The Presidio-NCM Average Dealership Performance Benchmark is based on responses from approximately 3,900 U.S. franchised dealerships that work with NCM Associates, which provides 20 groups, consulting and training to dealers across the country. A slightly smaller pool of dealerships than is typical contributed to the data for this period because the June cyberattacks on CDK Global delayed many dealership groups in reporting their results.
Sales Down 1.4%
The average dealership retailed 410 new vehicles through the first six months of 2024, down 1.4 percent. Total revenue per store came in at $40 million, down 3.4 percent. To be sure, vehicle volume and total revenue for the average dealership were likely hurt to some degree by the massive disruption caused by the June 19 cyberattacks on CDK.
With sales flat to down, inventory levels rising and interest rates up, dealers’ floorplan expenses are rising, too. In 2024, the average dealership’s net floorplan interest has firmly swung from a credit to an expense.

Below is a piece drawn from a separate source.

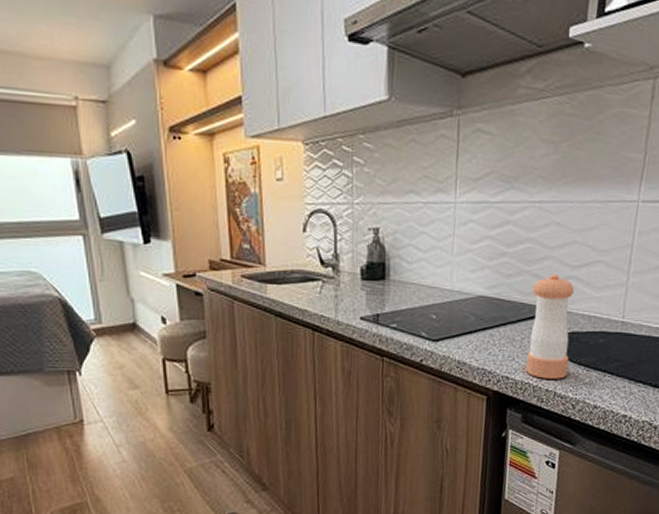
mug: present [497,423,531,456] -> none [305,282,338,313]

Per-vehicle gross profits have continued their slide this year as average gross profit per new vehicle retailed dropped by 32.9 percent to $2,408. The average gross profit per used vehicle dropped 22.9 percent to $1,404. Finance-and-insurance income declined by 0.6 percent to an average of $1,574 for the first half.
Luxury Market
On the fixed operations side, gross profit rose 3.0 percent for the average dealership through the first half of 2024. Fixed-ops gross as a percent of total gross profit came in at 50.1 percent. The average dealership’s fixed absorption rate was 69.3 percent for the first half.
Luxury brand dealerships continue to be more resilient than their peers but still down— dropping 29.3 percent for the first half compared to the same time a year ago, according to the Presidio-NCM benchmark.
The average gross profit per new vehicle for the luxury segment was $5,700 through the first six months — up from the first quarter’s $5,589 but down from the average of $6,538 for all of 2023. The average luxury store recorded gross profit per used vehicle of $1,916
The average import-brand store saw a 35.1 percent slide for the same period, and the average domestic-brand store recorded a 33.1 percent drop.
Renewed Focus Needed
The domestic segment posted the next best gross profit per new vehicle, averaging $2,146, down from $2,278 in the first quarter and $3,132 for all of 2023. The average domestic store posted gross profit per used vehicle of $1,453. The average import-brand store recorded a per-new vehicle gross profit of $1,867, down from $1,940 in the first quarter and $2,694 in 2023. The average import store posted gross profit per used vehicle of $1,229.
During this time of change, dealers should be adjusting their businesses models for whatever the new normal ends up being, said Paul Faletti, CEO of NCM Associates.
“The extraordinary profits that dealerships enjoyed in 2021 and 2022 have contributed to what now appears to be a slip in focus by some operators,” said Faletti. “The Presidio-NCM benchmark data now clearly shows that dealers have more work to do when it comes to managing expenses. It is crucial for all dealers take a close look at their operational metrics to ensure they are maximizing their earnings during this time of normalization.”